Background information about Zara. Brand positioning. Brand identity prism. Brand equity. Recommendations. References.
Zara belongs to an Inditex Group it is a fast fashion, high street brand. It was founded in 1975 in Spain (Brandirectory.com, 2019) and as of 2019 became the second ranked in the world clothing company. Forbes ranked Zara as 46th most valuable brand in 2018. At the moment it has over 2,200 stores in 96 countries (Forbes, 2019). Zara focuses on very trendy clothes and cheap prices making the brand loved by many young adults. It is the leading brand among high street fashion brands and has developed an amazing customer relations and item distribution process. Zara has the fastest idea to shelve product delivery and can design new items and make them available in the store in two weeks’ time (Bhasin, 2019).

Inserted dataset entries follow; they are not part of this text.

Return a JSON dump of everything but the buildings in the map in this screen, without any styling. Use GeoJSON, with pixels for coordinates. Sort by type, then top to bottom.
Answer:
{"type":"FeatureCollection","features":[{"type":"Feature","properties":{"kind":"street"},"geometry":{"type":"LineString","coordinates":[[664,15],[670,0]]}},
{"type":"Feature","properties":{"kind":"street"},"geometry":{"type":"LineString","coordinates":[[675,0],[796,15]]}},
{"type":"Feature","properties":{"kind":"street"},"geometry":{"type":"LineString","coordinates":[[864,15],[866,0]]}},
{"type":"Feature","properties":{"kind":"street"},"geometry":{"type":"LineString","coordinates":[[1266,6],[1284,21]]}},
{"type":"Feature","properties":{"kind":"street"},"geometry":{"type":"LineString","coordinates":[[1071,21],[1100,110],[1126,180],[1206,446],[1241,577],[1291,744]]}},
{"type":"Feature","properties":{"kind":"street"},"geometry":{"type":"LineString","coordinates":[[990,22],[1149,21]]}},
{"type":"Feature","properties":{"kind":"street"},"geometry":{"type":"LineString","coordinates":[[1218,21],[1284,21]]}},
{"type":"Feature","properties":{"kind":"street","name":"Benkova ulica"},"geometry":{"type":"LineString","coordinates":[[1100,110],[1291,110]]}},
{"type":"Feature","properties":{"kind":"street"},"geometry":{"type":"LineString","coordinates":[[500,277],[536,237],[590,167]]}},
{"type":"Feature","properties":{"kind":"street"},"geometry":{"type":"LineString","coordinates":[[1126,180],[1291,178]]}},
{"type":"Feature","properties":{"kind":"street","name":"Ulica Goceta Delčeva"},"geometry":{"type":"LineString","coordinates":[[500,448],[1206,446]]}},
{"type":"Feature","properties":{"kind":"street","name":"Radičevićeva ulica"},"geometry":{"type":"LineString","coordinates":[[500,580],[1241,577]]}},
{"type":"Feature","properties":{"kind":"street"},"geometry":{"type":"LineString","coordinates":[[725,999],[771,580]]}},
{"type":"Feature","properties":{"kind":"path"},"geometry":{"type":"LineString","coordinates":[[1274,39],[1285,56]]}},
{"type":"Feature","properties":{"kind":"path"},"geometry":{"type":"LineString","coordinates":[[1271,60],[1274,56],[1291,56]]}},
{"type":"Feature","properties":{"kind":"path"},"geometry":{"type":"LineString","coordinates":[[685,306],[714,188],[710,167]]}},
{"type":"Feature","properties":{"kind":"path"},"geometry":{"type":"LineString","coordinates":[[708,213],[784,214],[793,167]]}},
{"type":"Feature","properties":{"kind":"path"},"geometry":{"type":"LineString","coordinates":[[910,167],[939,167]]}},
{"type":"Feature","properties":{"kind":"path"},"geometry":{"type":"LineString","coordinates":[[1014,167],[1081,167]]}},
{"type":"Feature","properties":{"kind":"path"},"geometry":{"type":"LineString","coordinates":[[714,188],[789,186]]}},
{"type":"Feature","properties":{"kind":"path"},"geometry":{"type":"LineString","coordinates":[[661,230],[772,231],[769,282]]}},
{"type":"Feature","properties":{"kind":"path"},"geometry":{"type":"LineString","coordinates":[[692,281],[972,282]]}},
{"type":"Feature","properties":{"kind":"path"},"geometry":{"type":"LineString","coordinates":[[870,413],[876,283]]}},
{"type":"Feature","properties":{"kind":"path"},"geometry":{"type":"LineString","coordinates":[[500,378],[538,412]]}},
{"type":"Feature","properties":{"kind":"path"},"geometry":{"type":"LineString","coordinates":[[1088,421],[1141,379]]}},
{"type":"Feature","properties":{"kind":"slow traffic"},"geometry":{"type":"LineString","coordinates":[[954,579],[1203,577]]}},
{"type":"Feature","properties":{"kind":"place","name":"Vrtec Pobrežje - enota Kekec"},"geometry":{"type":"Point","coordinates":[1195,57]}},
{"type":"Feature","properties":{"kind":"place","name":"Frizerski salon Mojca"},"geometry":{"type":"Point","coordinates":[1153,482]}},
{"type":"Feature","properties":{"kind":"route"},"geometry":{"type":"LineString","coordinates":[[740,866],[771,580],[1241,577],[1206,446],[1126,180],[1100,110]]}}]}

Zara produces items for style conscious men, women and children. They sell not only clothes, but the brand has breached out to shoes accessories, beauty products and home decor pieces. They do basic everyday wear designs such as jeans, t-shirts and hoodies to more trendy and modern designs such as slip on, cow print mules, neon belted blazers.
Zara has adapted 4Es of marketing strategy instead of 4Ps which are used by most of Zara’s competitors. 4Es of marketing stands for experience, exchange, evangelism, everyplace and are solely revolving around customer and their needs and wants. (Poulou, 2018)
Zara is seen as good quality and very trendy brand, looking at the first positioning map and comparing it to its competitors like Mango, H&M, Gap and Topshop on price and emotional value to customers Zara can be seen as creating high emotional value to customers while still keeping affordable prices. The most out of its competitor since they implemented 4Es of marketing, which focus more on customer relations instead of the 4Ps.
Due to its very fast clothes distribution, Zara is able to keep up with the current trends, better than their competitors, and also due to the distribution centres all close to main office and owned by the company the costs are kept low. The demand for items is kept high by keeping the supply low similarly like in luxury brands, thus creating a want for the items sold.